In fact siphash-2-4 is already overkill for my purposes, with siphash-4-8 being close to cryptographically secure. Your attack is about as conceivable to me as P being equal to NP, in which case there is no cryptographically secure hash function anyway.
Fact? Based on what published cryptanalysis.
I meant to say: In fact I believe that
You need millions to find 2^12 of them wanting to access a single row.
With 2^15 threads you expect 1 access per row.
Correct on 2^15 but not on the conclusion.
With 2^27 you expect 2^12 accesses per row. That's hundreds of millions.
A CUDA gpu can apparently do 671 million threads
Not in hardware. It can only run a few thousand in hardware (simultaneously).
So the 671 have to run in thousands of batches, one after the other.
I don't think it is safe to assume that ASICs can't be designed to support millions of very efficient threads for this very customized computation
Your ASIC would require an insanely huge die and be orders of magnitude more expensive than the DRAM it tries to optimize access to.

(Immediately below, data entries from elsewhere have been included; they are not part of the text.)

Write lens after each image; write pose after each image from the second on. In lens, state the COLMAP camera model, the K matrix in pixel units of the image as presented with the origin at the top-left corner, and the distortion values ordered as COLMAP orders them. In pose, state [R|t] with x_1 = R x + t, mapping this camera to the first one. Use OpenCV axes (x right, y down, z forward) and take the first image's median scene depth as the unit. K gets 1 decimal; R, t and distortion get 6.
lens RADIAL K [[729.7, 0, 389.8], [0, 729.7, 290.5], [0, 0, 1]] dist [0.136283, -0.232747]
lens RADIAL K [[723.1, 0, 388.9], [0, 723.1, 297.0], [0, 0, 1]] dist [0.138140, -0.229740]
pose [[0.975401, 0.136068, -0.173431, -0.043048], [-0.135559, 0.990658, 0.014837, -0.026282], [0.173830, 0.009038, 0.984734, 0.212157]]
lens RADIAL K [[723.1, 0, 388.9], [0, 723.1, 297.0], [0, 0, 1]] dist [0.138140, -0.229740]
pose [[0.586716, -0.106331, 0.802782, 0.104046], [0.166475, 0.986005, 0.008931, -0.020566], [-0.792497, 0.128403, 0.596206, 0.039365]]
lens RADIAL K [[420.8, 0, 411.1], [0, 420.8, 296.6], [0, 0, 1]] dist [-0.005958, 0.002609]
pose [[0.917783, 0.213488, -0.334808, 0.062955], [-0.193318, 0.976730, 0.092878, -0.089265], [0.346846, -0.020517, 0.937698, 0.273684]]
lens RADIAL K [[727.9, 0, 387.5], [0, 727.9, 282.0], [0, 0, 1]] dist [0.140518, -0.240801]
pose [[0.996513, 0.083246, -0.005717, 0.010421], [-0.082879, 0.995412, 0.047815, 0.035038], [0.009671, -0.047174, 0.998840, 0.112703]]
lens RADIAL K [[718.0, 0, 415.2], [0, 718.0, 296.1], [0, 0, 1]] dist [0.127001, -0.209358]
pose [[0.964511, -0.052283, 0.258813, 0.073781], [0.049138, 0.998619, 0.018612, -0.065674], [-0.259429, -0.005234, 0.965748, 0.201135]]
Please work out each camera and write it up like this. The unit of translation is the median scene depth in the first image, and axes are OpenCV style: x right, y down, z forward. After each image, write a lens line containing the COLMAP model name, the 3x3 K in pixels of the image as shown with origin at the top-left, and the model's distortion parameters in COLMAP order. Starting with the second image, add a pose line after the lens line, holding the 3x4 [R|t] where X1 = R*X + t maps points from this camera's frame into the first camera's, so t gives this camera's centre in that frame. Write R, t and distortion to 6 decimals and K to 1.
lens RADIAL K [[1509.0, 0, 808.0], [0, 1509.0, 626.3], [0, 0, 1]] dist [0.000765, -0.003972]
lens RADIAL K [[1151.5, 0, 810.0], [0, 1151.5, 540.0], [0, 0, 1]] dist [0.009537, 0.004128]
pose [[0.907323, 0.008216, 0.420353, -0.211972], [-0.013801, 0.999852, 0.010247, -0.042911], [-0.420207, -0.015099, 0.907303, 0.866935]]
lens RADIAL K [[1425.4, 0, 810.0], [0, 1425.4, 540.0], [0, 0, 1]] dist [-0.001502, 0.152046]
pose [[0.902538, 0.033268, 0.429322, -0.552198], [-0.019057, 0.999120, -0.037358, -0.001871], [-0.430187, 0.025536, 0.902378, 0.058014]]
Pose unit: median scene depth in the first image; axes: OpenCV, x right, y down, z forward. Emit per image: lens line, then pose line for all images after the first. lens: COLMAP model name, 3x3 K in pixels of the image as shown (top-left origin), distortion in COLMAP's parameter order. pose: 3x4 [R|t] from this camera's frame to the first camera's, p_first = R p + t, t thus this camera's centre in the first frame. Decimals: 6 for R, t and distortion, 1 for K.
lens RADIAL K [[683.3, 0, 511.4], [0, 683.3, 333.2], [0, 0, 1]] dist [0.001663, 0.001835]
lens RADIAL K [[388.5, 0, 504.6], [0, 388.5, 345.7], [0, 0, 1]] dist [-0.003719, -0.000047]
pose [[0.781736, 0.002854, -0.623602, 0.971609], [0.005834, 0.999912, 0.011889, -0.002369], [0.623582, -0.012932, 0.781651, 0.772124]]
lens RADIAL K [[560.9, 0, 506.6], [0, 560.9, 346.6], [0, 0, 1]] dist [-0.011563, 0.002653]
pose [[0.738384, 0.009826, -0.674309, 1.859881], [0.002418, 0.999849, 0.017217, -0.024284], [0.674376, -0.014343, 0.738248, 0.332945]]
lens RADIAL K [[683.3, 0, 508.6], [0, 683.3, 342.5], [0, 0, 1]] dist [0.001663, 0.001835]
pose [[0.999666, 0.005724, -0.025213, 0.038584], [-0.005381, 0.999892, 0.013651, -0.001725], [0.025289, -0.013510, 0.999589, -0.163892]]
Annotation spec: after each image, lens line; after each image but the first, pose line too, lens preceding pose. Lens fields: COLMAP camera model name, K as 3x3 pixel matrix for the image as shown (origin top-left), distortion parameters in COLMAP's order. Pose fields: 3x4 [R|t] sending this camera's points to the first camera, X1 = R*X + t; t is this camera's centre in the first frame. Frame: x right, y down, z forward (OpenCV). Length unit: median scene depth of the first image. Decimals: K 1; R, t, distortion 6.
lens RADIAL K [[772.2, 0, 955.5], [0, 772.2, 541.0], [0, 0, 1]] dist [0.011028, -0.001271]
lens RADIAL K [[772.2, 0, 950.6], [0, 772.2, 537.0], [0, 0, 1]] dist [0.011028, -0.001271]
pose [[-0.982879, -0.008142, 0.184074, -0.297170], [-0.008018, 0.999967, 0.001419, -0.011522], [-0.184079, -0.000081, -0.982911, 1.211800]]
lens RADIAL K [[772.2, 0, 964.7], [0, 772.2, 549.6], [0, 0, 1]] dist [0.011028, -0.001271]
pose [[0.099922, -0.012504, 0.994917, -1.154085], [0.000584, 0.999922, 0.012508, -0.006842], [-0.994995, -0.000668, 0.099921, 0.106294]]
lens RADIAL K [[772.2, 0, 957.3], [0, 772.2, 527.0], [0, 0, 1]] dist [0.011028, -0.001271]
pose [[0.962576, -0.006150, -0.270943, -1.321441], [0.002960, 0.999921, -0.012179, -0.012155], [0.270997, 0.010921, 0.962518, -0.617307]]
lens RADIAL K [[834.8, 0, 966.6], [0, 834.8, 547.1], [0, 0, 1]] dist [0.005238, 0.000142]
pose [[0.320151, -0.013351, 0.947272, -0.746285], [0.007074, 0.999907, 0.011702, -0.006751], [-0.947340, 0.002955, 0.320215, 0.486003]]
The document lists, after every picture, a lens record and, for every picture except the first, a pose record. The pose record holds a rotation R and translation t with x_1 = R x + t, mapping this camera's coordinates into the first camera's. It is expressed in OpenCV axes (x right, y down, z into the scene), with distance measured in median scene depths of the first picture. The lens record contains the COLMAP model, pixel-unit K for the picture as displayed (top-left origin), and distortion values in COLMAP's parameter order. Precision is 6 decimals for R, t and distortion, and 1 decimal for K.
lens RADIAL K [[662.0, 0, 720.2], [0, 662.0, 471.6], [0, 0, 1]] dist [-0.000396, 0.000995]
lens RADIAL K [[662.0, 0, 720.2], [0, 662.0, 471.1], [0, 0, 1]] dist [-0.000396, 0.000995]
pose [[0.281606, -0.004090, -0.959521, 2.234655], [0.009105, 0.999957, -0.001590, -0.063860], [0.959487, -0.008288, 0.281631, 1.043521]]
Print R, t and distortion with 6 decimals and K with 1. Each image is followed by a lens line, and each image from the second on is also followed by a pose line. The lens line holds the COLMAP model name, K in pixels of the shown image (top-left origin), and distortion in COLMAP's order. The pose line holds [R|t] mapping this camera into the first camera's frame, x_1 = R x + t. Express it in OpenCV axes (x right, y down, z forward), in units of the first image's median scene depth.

and again sharing the computation transistors amongst only the threads that aren't stalled, thus not needing millions of instances of the compute units.
How would you know what to stall without doing its computation first??
Also remember I need for instant transactions to have a very fast proving time, which thus means at 2^20 counters it could be trivially parallelized losing ASIC resistance with only thousands of threads.
For such small instances, latency is not that relevant as it all fits in SRAM cache.